La prevenzione si fa nella comunità locale, sensibilizzando al tema affinché si possa intervenire in maniera graduale a seconda dell’avvisaglia di un determinato sintomo.

La prevenzione la fa lo Stato, sostenendo tutto quanto detto sopra attraverso campagne di sensibilizzazione e finanziamenti mirati.

Accompagnamento

Il livello di accompagnamento viene svolto da professionisti in materia, qualora si ritenga che i rapporti di coppia non stiano andando bene. Certo, occorre essere consapevoli che si sta degenerando e avere l’umiltà di chiedere aiuto ad un esterno. Dal punto di vista pedagogico, il conflitto è fisiologico ma occorre essere in grado di gestirlo bene, affinché diventi fonte di crescita. Azioni concrete sono il sostegno alla genitorialità e alla coppia, e nei casi di separazione la mediazione familiare, uno degli istituti ancora oggi poco utilizzati.

Cura

Infine il livello di cura. Esso interviene laddove il fenomeno è esploso e richiede interventi di specialisti. Non voglio entrare in merito alle tante forme di intervento come possono essere le diverse modalità di terapia individuale, di terapia sulla diade genitore bambino, ecc. Quello che voglio sottolineare nel percorso di cura è che il minore vittima e l’adulto vittima hanno sicuramente la priorità e devono essere messe innanzitutto in protezione il prima possibile. Oltre a ciò guardo con interesse e con favore tutte quelle iniziative che si prendono carico anche degli autori di violenza. Oltre alle pene previste dalla legge, è bene predisporre percorsi di recupero su più livelli, partendo da un presupposto: molto spesso, chi è autore di violenza, è stato a sua volta vittima di violenza.

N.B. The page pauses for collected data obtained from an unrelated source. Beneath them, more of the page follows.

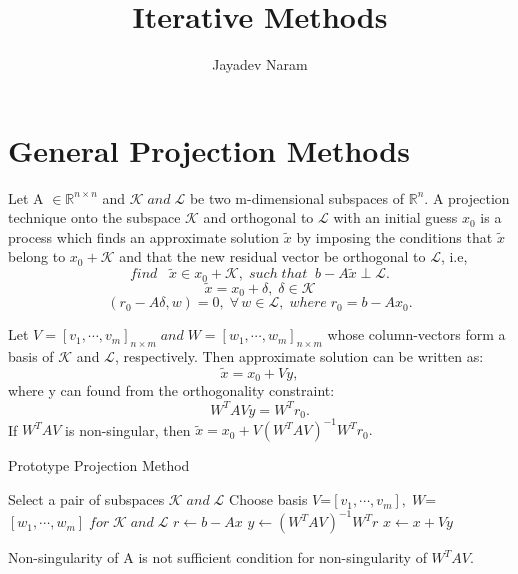 \documentclass[10pt,a4paper]{article}
\author{Jayadev Naram}
\title{Iterative Methods}
\begin{document}
\maketitle 

  
\newtheorem{theorem}{Theorem}
\newtheorem{corollary}{Corollary}[theorem]
\newtheorem{lemma}[theorem]{Lemma}
\newtheorem{mydef}{Definition}
\newtheorem*{remark}{Remark}
\newtheorem*{prop}{Proposition}

\section{General Projection Methods}

Let A $\in\mathbb{R}^{n\times n}$ and $\mathcal{K}\;and\;\mathcal{L}$ be two m-dimensional subspaces of $\mathbb{R}^n$. A projection technique onto the subspace $\mathcal{K}$ and orthogonal to $\mathcal{L}$ with an initial guess $x_0$ is a process which finds an approximate solution $\tilde{x}$ by imposing the conditions that $\tilde{x}$ belong to $x_0+\mathcal{K}$ and that the new residual vector be orthogonal to $\mathcal{L}$, i.e, $$find\;\;\;\tilde{x}\in x_0+\mathcal{K},\;such\;that\;\;b-A\tilde{x}\perp \mathcal{L}.$$
$$\tilde{x}=x_0+\delta,\;\delta\in\mathcal{K}$$
$$(r_0-A\delta,w)=0,\;\forall\,w\in\mathcal{L},\;where\;r_0=b-Ax_0.$$

Let $V=[v_1,\cdots,v_m]_{n\times m}\;and\;W=[w_1,\cdots,w_m]_{n\times m}$ whose column-vectors form a basis of $\mathcal{K}$ and $\mathcal{L}$, respectively.
Then approximate solution can be written as:
$$\tilde{x}=x_0+Vy,$$
where y can found from the orthogonality constraint:
$$W^TAVy=W^Tr_0.$$
If $W^TAV$ is non-singular, then $\tilde{x}=x_0+V(W^TAV)^{-1}W^Tr_0.$

\begin{algorithm}
\caption{Prototype Projection Method}
\begin{algorithmic}[1]
\Repeat
	\State Select a pair of subspaces $\mathcal{K}\;and\;\mathcal{L}$
	\State Choose basis $V$=$[v_1,\cdots,v_m],\;W$=$[w_1,\cdots,w_m]\;for\;\mathcal{K}\;and\;\mathcal{L}$
	\State $r\gets b-Ax$
	\State $y\gets (W^TAV)^{-1}W^Tr$
	\State $x\gets x+Vy$
\end{algorithmic}
\end{algorithm}

Non-singularity of A is not sufficient condition for non-singularity of $W^TAV$.
\end{document}
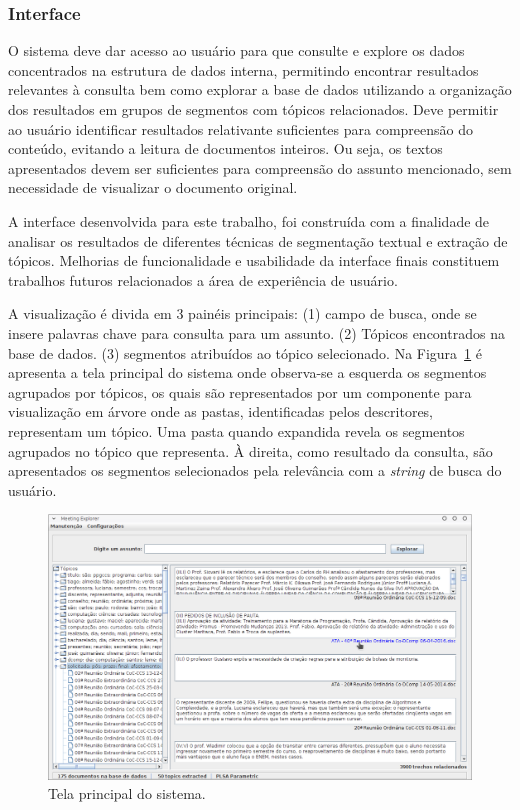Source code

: \subsubsection{Interface}

O sistema deve dar acesso ao usuário para que consulte e explore os dados concentrados na estrutura de dados interna, permitindo encontrar resultados relevantes à consulta bem como explorar a base de dados utilizando a organização dos resultados em grupos de segmentos com tópicos relacionados. Deve permitir ao usuário identificar resultados relativante suficientes para compreensão do conteúdo, evitando a leitura de documentos inteiros. Ou seja, os textos apresentados devem ser suficientes para compreensão do assunto mencionado, sem necessidade de visualizar o documento original.

A interface desenvolvida para este trabalho, foi construída com a finalidade de analisar os resultados de diferentes técnicas de segmentação textual e extração de tópicos. Melhorias de funcionalidade e usabilidade da interface finais constituem trabalhos futuros relacionados a área de experiência de usuário.

A visualização é divida em 3 painéis principais: (1) campo de busca, onde se insere palavras chave para consulta para um assunto. (2) Tópicos encontrados na base de dados. (3) segmentos atribuídos ao tópico selecionado. Na Figura~\ref{fig:tela-principal} é apresenta a tela principal do sistema onde observa-se a esquerda os segmentos agrupados por tópicos, os quais são representados por um componente para visualização em árvore onde as pastas, identificadas pelos descritores, representam um tópico. Uma pasta quando expandida revela os segmentos agrupados no tópico que representa. À direita, como resultado da consulta, são apresentados os segmentos selecionados pela relevância com a \textit{string} de busca do usuário. 

  \begin{figure}[!h]
	  \centering
	  \includegraphics[width=\textwidth]{conteudo/capitulos/figs/tela-principal-2-1.png}
	  \caption{Tela principal do sistema.}
	  \label{fig:tela-principal}
  \end{figure}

L’auspicio è arrivare a una riconciliazione fra vittime e autori di violenza, in un’ottica di giustizia riparativa. E’ una strada faticosa, lunga, che richiede il pentimento e la decisione di cambiamento, di conversione (scusate il termine di solito inteso in accezione religiosa ma rende bene l’idea! ) da parte dell’autore di violenza. Penso che solo in questo modo, un processo di cura possa arrivare ad una buona conclusione, soprattutto per le vittime.